Got it. How much of that is ready -- Sorry, please.

Unknown Analyst

analyst
#8

[indiscernible]

Thad Trent

executive
#9

Yes. So with China EVs, first of all, we're market share gainer, right? So we were late coming into the party there. So as we think about China EVs, it's all upside to us. We have seen softness. But if you think about it, we have -- we have a small base that we're actually growing on. So anything is incremental to us. But we have seen some softness. I wouldn't say it's extremely bad in terms of softness, but it is softer than what they were projecting at the beginning of the year.

Hassane El-Khoury

executive
#10

Yes. It doesn't impact our trajectory as far as the growth, cumulative growth because it's going to go up quarter-on-quarter because they're still building. EVs are penetrating, but we're coming off a smaller base. Now some of our peers if you have majority share in BMS or anything like that, you can -- you will see fluctuations. We're not at that pace. So we feel pretty comfortable about our outlook specific to that.

**EXERCISE INSTRUCTIONS**
Can you return the whole earnings call excerpt word for word? Base your work on the earnings call excerpt above and nothing else.

**DATASET RECORDS**
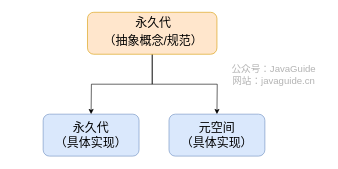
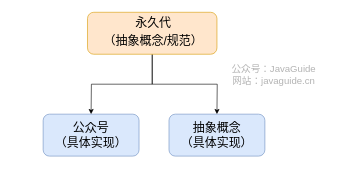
  <mxCell id="0" />
  <mxCell id="1" parent="0" />
  <mxCell id="2" style="edgeStyle=orthogonalEdgeStyle;rounded=0;orthogonalLoop=1;jettySize=auto;html=1;sketch=0;" parent="1" source="4" edge="1"><mxGeometry relative="1" as="geometry"><mxPoint x="151" y="190" as="targetPoint" /></mxGeometry></mxCell>
  <mxCell id="3" style="edgeStyle=orthogonalEdgeStyle;rounded=0;orthogonalLoop=1;jettySize=auto;html=1;sketch=0;" parent="1" source="4" edge="1"><mxGeometry relative="1" as="geometry"><mxPoint x="361" y="190" as="targetPoint" /></mxGeometry></mxCell>
  <mxCell id="4" value="" style="rounded=1;whiteSpace=wrap;html=1;fillColor=#ffe6cc;strokeColor=#d79b00;sketch=0;" parent="1" vertex="1"><mxGeometry x="145" y="20" width="216" height="70" as="geometry" /></mxCell>
  <mxCell id="5" value="&lt;font style=&quot;font-size: 20px&quot;&gt;永久代&lt;br&gt;（抽象概念/规范）&lt;/font&gt;" style="text;html=1;strokeColor=none;fillColor=none;align=center;verticalAlign=middle;whiteSpace=wrap;rounded=0;fontSize=25;sketch=0;" parent="1" vertex="1"><mxGeometry x="20" y="40" width="470" height="20" as="geometry" /></mxCell>
- <mxCell id="6" value="&lt;span style=&quot;font-size: 20px&quot;&gt;永久代&lt;/span&gt;&lt;br style=&quot;font-size: 20px&quot;&gt;&lt;span style=&quot;font-size: 20px&quot;&gt;（具体实现）&lt;/span&gt;" style="rounded=1;whiteSpace=wrap;html=1;fillColor=#dae8fc;strokeColor=#6c8ebf;sketch=0;" parent="1" vertex="1"><mxGeometry x="71" y="190" width="160" height="70" as="geometry" /></mxCell>
- <mxCell id="7" value="&lt;span style=&quot;font-size: 20px&quot;&gt;元空间&lt;/span&gt;&lt;br style=&quot;font-size: 20px&quot;&gt;&lt;span style=&quot;font-size: 20px&quot;&gt;（具体实现）&lt;/span&gt;" style="rounded=1;whiteSpace=wrap;html=1;fillColor=#dae8fc;strokeColor=#6c8ebf;sketch=0;" parent="1" vertex="1"><mxGeometry x="281" y="190" width="160" height="70" as="geometry" /></mxCell>
+ <mxCell id="6" value="&lt;span style=&quot;font-size: 20px&quot;&gt;公众号&lt;/span&gt;&lt;br style=&quot;font-size: 20px&quot;&gt;&lt;span style=&quot;font-size: 20px&quot;&gt;（具体实现）&lt;/span&gt;" style="rounded=1;whiteSpace=wrap;html=1;fillColor=#dae8fc;strokeColor=#6c8ebf;sketch=0;" parent="1" vertex="1"><mxGeometry x="71" y="190" width="160" height="70" as="geometry" /></mxCell>
+ <mxCell id="7" value="&lt;span style=&quot;font-size: 20px&quot;&gt;抽象概念&lt;/span&gt;&lt;br style=&quot;font-size: 20px&quot;&gt;&lt;span style=&quot;font-size: 20px&quot;&gt;（具体实现）&lt;/span&gt;" style="rounded=1;whiteSpace=wrap;html=1;fillColor=#dae8fc;strokeColor=#6c8ebf;sketch=0;" parent="1" vertex="1"><mxGeometry x="281" y="190" width="160" height="70" as="geometry" /></mxCell>
  <mxCell id="8" value="公众号：JavaGuide&lt;br style=&quot;font-size: 16px;&quot;&gt;网站：javaguide.cn" style="text;html=1;strokeColor=none;fillColor=none;align=center;verticalAlign=middle;whiteSpace=wrap;rounded=0;labelBackgroundColor=none;fontSize=16;fontColor=#B3B3B3;rotation=0;sketch=0;shadow=0;" vertex="1" parent="1"><mxGeometry x="371" y="100" width="170" height="47.5" as="geometry" /></mxCell>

**RESPONSE**
Got it. How much of that is ready -- Sorry, please.

Unknown Analyst

analyst
#8

[indiscernible]

Thad Trent

executive
#9

Yes. So with China EVs, first of all, we're market share gainer, right? So we were late coming into the party there. So as we think about China EVs, it's all upside to us. We have seen softness. But if you think about it, we have -- we have a small base that we're actually growing on. So anything is incremental to us. But we have seen some softness. I wouldn't say it's extremely bad in terms of softness, but it is softer than what they were projecting at the beginning of the year.

Hassane El-Khoury

executive
#10

Yes. It doesn't impact our trajectory as far as the growth, cumulative growth because it's going to go up quarter-on-quarter because they're still building. EVs are penetrating, but we're coming off a smaller base. Now some of our peers if you have majority share in BMS or anything like that, you can -- you will see fluctuations. We're not at that pace. So we feel pretty comfortable about our outlook specific to that.